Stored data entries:
-=-=-

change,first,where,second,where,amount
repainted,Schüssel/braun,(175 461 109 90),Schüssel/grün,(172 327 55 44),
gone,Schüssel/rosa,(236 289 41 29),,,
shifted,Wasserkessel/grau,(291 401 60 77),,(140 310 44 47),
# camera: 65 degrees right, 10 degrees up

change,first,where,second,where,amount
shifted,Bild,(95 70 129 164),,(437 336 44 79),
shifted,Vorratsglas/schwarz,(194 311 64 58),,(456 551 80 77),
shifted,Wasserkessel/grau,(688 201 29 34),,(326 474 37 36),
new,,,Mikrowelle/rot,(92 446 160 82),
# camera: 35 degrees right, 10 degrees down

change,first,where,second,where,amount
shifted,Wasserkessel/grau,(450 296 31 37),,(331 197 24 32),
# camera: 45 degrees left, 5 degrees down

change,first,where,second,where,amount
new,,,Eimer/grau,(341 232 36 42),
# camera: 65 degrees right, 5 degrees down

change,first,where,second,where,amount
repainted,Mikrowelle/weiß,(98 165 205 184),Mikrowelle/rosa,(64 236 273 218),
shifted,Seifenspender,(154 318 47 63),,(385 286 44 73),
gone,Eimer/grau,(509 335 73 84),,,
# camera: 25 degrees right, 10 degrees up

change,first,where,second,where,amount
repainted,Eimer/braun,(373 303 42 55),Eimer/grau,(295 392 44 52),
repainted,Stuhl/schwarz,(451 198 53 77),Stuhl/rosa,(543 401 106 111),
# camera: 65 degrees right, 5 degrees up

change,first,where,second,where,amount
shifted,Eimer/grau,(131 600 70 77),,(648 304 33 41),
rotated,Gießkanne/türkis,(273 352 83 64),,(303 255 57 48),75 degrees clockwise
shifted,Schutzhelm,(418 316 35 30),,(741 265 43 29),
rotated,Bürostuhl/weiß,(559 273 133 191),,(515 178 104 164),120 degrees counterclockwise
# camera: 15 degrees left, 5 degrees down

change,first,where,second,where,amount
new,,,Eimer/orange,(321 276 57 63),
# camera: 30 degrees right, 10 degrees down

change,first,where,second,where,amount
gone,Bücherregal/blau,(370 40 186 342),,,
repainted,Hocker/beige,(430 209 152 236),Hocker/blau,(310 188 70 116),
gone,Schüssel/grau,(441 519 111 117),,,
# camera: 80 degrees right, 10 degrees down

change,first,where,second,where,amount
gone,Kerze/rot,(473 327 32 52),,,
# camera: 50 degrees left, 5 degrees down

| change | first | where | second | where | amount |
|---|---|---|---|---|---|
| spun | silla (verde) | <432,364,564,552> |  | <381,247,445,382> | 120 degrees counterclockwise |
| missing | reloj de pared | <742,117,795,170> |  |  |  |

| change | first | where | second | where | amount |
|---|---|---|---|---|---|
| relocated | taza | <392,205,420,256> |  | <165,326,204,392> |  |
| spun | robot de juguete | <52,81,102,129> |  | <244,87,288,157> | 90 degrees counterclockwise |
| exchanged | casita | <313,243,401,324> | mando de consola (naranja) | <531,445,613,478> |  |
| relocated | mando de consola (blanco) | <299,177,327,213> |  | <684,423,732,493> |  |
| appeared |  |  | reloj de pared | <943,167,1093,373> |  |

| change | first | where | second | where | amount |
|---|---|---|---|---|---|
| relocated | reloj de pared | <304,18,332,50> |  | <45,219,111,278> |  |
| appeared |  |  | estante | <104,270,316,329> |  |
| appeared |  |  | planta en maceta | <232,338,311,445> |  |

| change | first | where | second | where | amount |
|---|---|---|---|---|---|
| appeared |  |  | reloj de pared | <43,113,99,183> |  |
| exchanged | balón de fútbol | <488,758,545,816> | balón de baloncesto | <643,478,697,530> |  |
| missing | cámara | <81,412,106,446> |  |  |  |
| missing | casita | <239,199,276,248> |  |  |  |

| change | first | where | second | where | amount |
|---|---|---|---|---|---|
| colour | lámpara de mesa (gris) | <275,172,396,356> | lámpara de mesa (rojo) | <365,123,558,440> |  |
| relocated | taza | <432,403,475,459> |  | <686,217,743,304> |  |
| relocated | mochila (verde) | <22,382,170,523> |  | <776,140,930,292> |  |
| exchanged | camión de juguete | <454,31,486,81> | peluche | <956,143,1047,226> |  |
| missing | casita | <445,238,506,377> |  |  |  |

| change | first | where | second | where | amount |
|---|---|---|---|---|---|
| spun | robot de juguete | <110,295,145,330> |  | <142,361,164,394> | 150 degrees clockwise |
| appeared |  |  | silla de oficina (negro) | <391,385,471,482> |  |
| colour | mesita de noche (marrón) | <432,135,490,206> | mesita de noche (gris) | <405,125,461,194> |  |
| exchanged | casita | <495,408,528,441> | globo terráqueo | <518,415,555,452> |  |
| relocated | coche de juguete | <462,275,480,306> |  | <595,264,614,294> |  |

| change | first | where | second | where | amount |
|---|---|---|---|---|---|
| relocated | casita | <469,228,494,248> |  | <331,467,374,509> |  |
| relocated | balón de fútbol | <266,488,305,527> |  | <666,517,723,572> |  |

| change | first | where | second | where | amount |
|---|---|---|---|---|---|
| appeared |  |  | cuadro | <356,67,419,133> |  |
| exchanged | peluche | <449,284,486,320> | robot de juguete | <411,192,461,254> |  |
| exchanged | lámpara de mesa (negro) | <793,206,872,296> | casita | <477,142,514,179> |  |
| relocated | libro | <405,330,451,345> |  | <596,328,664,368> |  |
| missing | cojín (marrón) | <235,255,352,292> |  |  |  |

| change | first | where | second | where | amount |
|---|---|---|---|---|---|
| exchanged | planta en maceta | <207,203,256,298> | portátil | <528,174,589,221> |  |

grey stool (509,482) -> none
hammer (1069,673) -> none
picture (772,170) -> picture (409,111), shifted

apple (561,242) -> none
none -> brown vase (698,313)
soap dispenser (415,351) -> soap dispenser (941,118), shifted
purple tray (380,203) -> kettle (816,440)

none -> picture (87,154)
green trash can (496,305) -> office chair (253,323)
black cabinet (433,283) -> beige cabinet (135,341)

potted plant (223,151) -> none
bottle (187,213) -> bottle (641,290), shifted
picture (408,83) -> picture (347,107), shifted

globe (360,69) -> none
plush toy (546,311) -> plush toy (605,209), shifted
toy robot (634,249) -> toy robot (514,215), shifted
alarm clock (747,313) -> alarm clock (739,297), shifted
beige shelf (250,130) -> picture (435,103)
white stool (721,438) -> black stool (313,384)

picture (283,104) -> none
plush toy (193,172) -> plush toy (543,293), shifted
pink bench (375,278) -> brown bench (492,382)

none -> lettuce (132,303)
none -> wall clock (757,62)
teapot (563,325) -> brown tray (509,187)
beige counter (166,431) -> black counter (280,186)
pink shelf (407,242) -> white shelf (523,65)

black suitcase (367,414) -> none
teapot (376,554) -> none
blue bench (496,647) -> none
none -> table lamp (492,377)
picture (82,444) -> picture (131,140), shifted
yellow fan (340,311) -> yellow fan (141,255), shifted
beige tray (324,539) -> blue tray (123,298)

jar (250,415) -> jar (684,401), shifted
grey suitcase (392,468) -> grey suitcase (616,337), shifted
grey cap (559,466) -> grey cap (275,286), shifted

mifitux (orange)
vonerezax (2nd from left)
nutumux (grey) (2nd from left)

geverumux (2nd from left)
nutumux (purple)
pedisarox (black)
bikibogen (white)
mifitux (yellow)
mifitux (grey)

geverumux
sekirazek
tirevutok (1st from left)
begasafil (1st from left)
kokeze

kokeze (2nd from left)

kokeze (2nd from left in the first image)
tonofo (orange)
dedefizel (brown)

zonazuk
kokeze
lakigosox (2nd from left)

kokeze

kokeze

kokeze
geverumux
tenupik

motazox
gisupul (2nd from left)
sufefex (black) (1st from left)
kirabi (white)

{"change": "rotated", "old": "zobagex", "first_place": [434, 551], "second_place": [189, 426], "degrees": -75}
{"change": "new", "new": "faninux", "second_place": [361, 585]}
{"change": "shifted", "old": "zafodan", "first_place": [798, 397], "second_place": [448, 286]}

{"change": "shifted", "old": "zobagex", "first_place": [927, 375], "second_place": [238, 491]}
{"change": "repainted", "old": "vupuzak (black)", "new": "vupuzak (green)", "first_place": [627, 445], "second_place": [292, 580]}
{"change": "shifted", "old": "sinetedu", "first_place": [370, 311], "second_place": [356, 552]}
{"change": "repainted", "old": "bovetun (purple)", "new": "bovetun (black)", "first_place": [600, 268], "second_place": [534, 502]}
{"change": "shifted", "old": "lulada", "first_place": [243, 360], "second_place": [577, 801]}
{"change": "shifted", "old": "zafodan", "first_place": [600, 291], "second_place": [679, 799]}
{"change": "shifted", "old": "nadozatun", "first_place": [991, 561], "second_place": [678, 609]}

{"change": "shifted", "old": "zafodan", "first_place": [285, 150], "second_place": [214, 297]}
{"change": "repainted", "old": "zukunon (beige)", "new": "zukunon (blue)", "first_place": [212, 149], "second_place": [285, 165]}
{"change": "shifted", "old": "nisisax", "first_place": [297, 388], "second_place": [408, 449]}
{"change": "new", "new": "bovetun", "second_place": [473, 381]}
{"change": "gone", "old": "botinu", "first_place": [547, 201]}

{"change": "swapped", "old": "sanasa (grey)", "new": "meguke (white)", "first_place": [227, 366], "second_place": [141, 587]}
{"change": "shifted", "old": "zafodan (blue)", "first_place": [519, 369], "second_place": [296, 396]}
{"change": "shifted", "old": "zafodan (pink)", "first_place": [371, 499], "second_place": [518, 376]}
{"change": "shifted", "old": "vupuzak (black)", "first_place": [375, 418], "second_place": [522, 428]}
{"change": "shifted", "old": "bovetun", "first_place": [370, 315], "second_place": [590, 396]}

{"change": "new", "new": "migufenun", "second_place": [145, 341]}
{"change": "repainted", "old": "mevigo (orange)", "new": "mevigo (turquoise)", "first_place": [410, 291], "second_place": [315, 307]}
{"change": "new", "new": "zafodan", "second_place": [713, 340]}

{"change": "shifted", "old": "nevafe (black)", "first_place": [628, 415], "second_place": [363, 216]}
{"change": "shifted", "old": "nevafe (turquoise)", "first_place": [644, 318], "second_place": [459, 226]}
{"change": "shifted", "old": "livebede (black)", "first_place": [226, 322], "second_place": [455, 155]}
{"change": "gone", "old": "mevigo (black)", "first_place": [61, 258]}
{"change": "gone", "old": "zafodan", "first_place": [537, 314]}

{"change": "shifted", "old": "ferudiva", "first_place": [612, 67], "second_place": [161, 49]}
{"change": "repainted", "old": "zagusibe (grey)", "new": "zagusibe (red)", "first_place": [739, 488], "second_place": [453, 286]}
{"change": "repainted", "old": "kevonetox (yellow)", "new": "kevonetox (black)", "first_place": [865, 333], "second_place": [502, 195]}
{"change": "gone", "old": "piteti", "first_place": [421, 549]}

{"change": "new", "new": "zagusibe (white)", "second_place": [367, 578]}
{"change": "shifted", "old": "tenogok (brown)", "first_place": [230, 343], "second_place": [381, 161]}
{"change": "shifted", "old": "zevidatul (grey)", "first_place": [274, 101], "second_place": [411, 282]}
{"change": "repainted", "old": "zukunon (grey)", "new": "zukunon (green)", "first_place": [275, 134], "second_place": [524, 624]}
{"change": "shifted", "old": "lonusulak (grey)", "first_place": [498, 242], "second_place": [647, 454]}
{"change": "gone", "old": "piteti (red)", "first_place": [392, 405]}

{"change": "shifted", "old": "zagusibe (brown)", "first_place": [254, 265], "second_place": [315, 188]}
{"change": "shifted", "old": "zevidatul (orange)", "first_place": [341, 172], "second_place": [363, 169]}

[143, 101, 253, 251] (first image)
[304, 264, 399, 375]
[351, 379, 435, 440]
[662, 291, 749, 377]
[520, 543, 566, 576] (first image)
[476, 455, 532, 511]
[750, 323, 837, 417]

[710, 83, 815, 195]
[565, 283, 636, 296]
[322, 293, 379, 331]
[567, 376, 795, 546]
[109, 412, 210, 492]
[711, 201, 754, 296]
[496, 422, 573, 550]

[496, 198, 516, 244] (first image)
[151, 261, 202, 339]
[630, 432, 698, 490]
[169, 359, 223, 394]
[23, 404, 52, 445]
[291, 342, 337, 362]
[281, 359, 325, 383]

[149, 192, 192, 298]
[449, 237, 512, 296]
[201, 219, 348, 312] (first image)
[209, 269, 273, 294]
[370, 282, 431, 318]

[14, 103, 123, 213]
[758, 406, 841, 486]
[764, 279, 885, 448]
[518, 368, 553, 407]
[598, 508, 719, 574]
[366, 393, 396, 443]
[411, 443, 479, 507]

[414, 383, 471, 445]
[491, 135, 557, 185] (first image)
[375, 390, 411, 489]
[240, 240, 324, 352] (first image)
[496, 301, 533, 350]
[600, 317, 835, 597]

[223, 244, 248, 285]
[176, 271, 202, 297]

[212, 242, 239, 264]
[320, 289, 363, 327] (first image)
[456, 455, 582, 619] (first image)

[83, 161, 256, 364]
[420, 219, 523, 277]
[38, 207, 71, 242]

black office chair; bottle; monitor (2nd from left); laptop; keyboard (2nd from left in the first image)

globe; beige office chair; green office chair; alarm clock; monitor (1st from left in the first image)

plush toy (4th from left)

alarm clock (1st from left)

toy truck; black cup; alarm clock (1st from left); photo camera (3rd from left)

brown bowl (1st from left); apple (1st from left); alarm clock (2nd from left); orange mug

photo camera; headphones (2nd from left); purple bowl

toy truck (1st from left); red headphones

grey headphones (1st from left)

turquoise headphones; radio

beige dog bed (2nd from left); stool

-=-=-

## PROBLEM TO WORK ON
From the opening line of the data above through the line that contains "shifted,Wasserkessel/grau,(291 401 60", please print each line as it stands and only those lines.

## SOLUTION
change,first,where,second,where,amount
repainted,Schüssel/braun,(175 461 109 90),Schüssel/grün,(172 327 55 44),
gone,Schüssel/rosa,(236 289 41 29),,,
shifted,Wasserkessel/grau,(291 401 60 77),,(140 310 44 47),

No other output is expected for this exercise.